Greece: Anti-Semitic 9/11 Truther Minister Resigns Hours After Tsipras Appointment

AFP PHOTO / EUROKINISSI / GIORGOS KONTARINIS
AFP PHOTO / EUROKINISSI / GIORGOS KONTARINIS

Greece’s Former Deputy Infrastructure and Transport Minister Dimitris Kammenos failed to last 24 hours in the job, as his appointment by leftist Prime Minister Alexis Tsipras was immediately followed by the resurfacing of a number of offensive anti-Semitic tweets, including one implying Jews were responsible for the September 11 attacks in America.

Kammenos, a member of the nationalist Independent Greeks Party (ANEL), was appointed by Tsipras not more than a day before he stepped down.
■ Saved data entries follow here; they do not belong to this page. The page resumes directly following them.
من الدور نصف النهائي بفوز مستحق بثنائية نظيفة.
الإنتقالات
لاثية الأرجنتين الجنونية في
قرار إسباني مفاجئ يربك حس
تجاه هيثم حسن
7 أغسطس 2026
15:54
Syriza officials asked him to resign almost immediately, as the announcement of his appointment was followed by an outcry of more than 20,000 tweets calling for him to step down in two days—tracking time even before his appointment was finalized.
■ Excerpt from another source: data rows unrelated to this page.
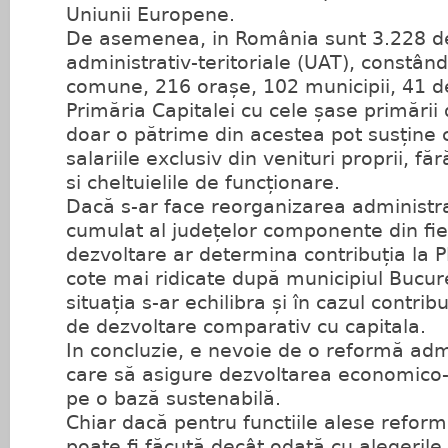
Uniunii Europene.
De asemenea, in România sunt 3.228 de
administrativ-teritoriale (UAT), constân
comune, 216 orașe, 102 municipii, 41 de 
Primăria Capitalei cu cele șase primării 
doar o pătrime din acestea pot susține c
salariile exclusiv din venituri proprii, fă
si cheltuielile de funcționare.
Dacă s-ar face reorganizarea administrat
cumulat al județelor componente din fi
dezvoltare ar determina contribuția la 
cote mai ridicate după municipiul Bucure
situația s-ar echilibra și în cazul contribu
de dezvoltare comparativ cu capitala.
In concluzie, e nevoie de o reformă admi
care să asigure dezvoltarea economico-
pe o bază sustenabilă.
Chiar dacă pentru functiile alese refor
poate fi făcută decât odată cu alegerile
Kammenos’s Twitter account, @portaporta, no longer exists, but Greek websites were quick to screencap his offensive postings. In one tweet, he published a doctored image of the gates of Auschwitz; instead of reading “Arbeit Macht Frei” (“Work Makes you Free”), the sign read, in Greek, “Menoume Europi” (“We Stay in Europe”). The comparison of a Nazi concentration camp to the European Union offended many.

In another tweet, Kammenos pondered aloud whether Jewish people were responsible for the September 11 terrorist attack on the World Trade Center in New York. “And let’s not forget 9/11. Of the 2,500 working in the Twin Towers, none of the Jews working there went to work that day,” he wrote.

Upon being asked to explain himself, Kammenos claimed that his account was run by “associates” and that the posts in question “have been carefully forged.” In the statement, he claimed to be opposed to “racism, homophobia, and anti-Semitism.”

ANEL is a well-known nationalist minority party, brought to power through a coalition deal with Tsipras’s Syriza. The scandal has infuriated many leftists who see ANEL as a milquetoast alternative to Neo-Nazi group Golden Dawn. “Whether it was ignorance, or they were aware of it, it’s inconceivable to appoint such a person to the government,” said Panagiotis Lafazanis, the head of Syriza splinter group Popular Unity, told Reuters. Vassiliki Katrivanou, a Syriza legislator, called the scandal a “disgrace.” PASOK, the leftist party Syriza’s rise turned into a minority, issued a statement calling the appointment of Kammenos a “blatant violation of fundamental principles of the political left.”

On the right, the Greek newspaper Eleftheros Typos ran the headline: “Everyone on Twitter knew about Kammenos except Tspiras” on its cover.

Tsipras has released a statement saying that Kammenos’s presence in the government “would not be compatible with the values” of his party. Tsipras appointed Kammenos at the behest of the head of ANEL, Panos Kammenos (no relation), who has previously claimed that Jews “don’t pay taxes” in Greece and has been widely accused of anti-Semitism.

Panos Kammenos has said of the scandal that ANEL “washes its hands” of it, and Dimitris Kammenos’s statements were “unacceptable and racist.” He denied ever having seen them personally.

ANEL has only ten members in parliament, but this is enough to build a majority coalition with Syriza. The coalition would allow Tsipras to avoid having to weld a similar compromise between his leftist party and the center-left PASOK, or the center-right New Democracy. New Democracy barely lost the elections to Syriza; before the elections, when ND was leading in the polls, Tsipras denied the possibility of forming a coalition with them, calling such a union “unnatural.”